Finals is a 2019 Indian Malayalam-language sports drama directed by Arun P. R. It stars Rajisha Vijayan, Suraj Venjaramoodu, and Niranj Maniyanpilla Raju. The film is based on real-life athletes.

==Premise==
Alice, an elite cyclist and national champion, trains for the 2020 Summer Olympics with her disciplinarian father, Varghese, and childhood friend, Manuel.

== Cast ==
- Rajisha Vijayan as Alice Varghese
- Suraj Venjaramoodu as P. Varghese master, Alice's father
- Niranj Maniyanpilla Raju as Manuel Thomas
- Tini Tom as Thomas, Manuel's father
- Maniyan Pilla Raju as Sports Minister Siva Shankara Pillai
- Nisthar Sait as Rama Seshan
- Kunchan as Azees
- Mala Parvathi
- Muthumani as Wardha
- Sona Nair as Mini Thomas, Manuel's mother
- Dhruvan as Aadhi (cameo appearance)
- Milkha Singh as Himself (Cameo Appearance)

== Music ==
The songs were composed by Kailas Menon.

| No. | Title | Singer(s) | Length |
|---|---|---|---|
| 1. | "Nee Mazhavillu Polen" | Naresh Iyer, Priya Prakash Varrier | 4:36 |
| 2. | "Manjukaalam" | Srinivas | 4:42 |
| 3. | "Parakkam Parakkam" | Yazin Nizar, Latha Krishna | 4:52 |
| 4. | "Chalaname" | Benny Dayal | 3:38 |
| Total length: |  |  | 17:48 |

== Release ==
The Times of India gave the film a rating of three-and-half out of five stars and wrote that "The best part about Finals is how Arun succeeds to keep the audience guessing.
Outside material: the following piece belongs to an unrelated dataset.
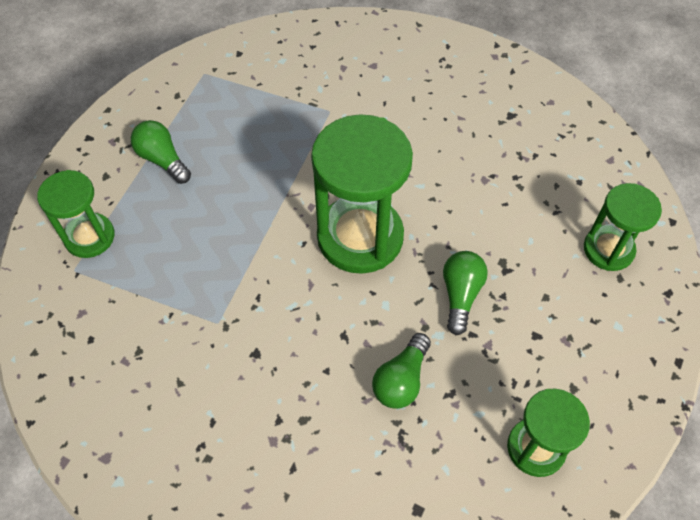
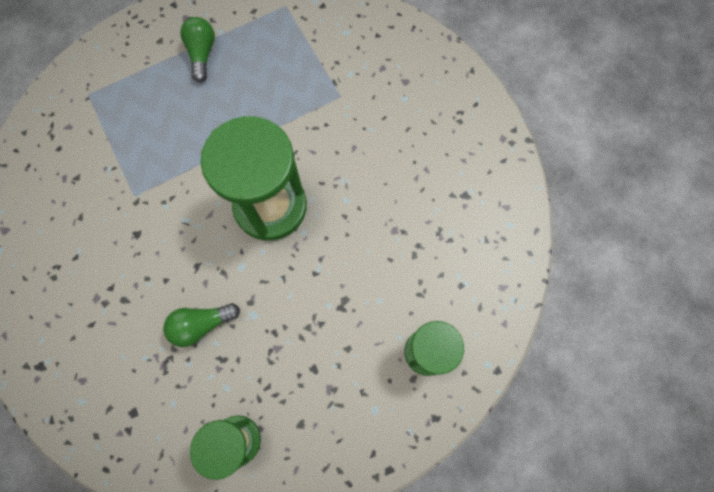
camera: 40 degrees right, 15 degrees up
green hourglass [37,170,115,258] -> none
green light bulb [443,251,488,335] -> none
Just when you think that the film will choose a predictable path, he somehow delightfully veers away". The New Indian Express gave the film a rating of four out of five stars and wrote that "Finals is, without a doubt, the best of all the four Onam releases. After being underwhelmed by the other three, I wanted an experience that's the equivalent of finding water in the middle of a scorching desert".